The bill also weakens the Orphan Drug Credit, which incentivizes pharmaceutical companies to research and develop drugs for “orphan” diseases—those illnesses that affect fewer than 200,000 people nationwide. Without the credit, developing drugs for rare diseases that afflict few consumers might not be in the interest of a company’s bottom line.
The weakening or elimination of these provisions helps the Republicans pay for their enormous tax breaks for corporations and the wealthy. Even though corporations have already indicated they do not plan to increase investment with their additional income, but rather, to reward their shareholders, the GOP insists their tax breaks will somehow trickle down to workers.
Besides the fact that this is nothing but the umpteenth invocation of the trickle-down myth, there is another problem with the Republicans' language (and let's be honest, often the Democrats' too): Not all of Americans are “workers.” We use this term to legitimize the existence of low- and middle-income Americans, as if their worth can be measured by their productivity. This, apparently, makes them deserving of care. Such uncomfortable logic aside, what about those who don't work?
For example, nearly 14 million people, many of whom cannot work at all, receive federal disability benefits. These benefits tend to be quite paltry: The average monthly Disability Insurance benefit is $1,038, which tallies to an annual benefit of $12,456, just above the poverty line for a single individual ($12,060). (Note that many people with disabilities do indeed work and sometimes have no choice.) This is part of the reason why government programs like Medicare and Medicaid are so critical for those with disabilities—because disabilities are expensive.

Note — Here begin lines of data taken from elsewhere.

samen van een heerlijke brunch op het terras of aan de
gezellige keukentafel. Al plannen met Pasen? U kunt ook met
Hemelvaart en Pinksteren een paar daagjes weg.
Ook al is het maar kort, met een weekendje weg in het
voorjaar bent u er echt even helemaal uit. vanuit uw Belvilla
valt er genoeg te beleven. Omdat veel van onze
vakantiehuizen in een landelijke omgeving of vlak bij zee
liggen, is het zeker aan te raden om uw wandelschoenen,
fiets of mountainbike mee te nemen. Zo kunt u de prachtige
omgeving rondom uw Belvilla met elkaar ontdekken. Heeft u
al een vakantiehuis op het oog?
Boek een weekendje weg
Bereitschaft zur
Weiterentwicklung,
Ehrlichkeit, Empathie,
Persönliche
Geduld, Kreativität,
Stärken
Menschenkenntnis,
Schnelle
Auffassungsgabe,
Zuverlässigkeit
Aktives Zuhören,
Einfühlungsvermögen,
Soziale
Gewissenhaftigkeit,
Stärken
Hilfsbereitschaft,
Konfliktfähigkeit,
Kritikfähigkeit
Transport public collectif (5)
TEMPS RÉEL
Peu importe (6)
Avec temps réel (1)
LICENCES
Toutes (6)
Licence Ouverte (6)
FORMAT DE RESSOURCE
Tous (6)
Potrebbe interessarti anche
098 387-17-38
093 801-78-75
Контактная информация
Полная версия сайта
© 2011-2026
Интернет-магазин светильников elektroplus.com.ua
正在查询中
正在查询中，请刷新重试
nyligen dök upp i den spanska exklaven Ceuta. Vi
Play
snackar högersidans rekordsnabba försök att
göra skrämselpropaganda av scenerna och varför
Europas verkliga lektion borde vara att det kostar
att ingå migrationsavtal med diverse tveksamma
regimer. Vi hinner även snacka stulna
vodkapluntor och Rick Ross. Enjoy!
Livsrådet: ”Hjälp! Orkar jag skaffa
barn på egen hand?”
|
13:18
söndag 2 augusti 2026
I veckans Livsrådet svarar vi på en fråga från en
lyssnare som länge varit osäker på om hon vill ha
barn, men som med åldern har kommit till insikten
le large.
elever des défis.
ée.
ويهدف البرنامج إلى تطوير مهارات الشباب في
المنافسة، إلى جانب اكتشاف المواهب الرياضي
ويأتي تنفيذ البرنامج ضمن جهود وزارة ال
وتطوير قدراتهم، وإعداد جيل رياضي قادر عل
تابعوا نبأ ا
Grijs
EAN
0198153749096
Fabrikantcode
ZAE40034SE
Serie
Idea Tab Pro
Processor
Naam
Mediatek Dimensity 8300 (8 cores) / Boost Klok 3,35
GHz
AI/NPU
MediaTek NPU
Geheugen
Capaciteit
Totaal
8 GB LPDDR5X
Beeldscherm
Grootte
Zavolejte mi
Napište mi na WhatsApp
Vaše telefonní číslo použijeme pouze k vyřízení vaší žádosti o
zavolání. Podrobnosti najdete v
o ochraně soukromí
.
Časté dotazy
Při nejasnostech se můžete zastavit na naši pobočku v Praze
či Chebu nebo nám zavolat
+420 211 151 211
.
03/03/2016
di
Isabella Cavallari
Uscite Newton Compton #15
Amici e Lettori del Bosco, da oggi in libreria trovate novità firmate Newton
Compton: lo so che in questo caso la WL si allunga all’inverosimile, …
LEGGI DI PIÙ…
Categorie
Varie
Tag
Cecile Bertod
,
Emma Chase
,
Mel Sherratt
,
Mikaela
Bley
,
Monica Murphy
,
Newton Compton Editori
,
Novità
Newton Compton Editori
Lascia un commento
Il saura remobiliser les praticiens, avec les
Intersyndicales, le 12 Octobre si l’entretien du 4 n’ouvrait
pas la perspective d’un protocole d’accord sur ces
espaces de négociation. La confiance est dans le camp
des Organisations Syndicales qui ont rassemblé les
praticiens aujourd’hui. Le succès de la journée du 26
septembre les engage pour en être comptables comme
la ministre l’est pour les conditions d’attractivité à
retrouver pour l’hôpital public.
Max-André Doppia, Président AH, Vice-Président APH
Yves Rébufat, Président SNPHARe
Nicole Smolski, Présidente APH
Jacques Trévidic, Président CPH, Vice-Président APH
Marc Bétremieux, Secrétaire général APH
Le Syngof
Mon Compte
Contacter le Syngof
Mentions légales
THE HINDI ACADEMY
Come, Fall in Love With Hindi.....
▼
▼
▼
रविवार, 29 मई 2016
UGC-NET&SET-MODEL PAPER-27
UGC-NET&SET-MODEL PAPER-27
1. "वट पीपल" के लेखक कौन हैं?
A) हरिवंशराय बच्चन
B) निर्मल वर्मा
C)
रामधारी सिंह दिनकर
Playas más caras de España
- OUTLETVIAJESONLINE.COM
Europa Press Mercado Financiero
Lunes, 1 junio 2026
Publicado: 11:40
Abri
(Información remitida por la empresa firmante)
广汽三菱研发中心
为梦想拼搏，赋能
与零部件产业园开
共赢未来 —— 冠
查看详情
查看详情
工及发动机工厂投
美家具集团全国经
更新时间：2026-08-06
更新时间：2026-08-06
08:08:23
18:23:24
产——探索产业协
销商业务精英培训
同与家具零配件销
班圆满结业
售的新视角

And yet, to many in the GOP, this insufficient support to the disabled doesn't inspire greater assistance to people with disabilities who cannot work. Instead, it's a rallying cry to further cut welfare for those who are seen as underserving.
The activists who stormed the Hill this past month gave the representatives that voted for this bill fair warning of the toll it may take on the health of their fellow Americans, especially those with disabilities.
Instead, again, the Republicans voted for the rich.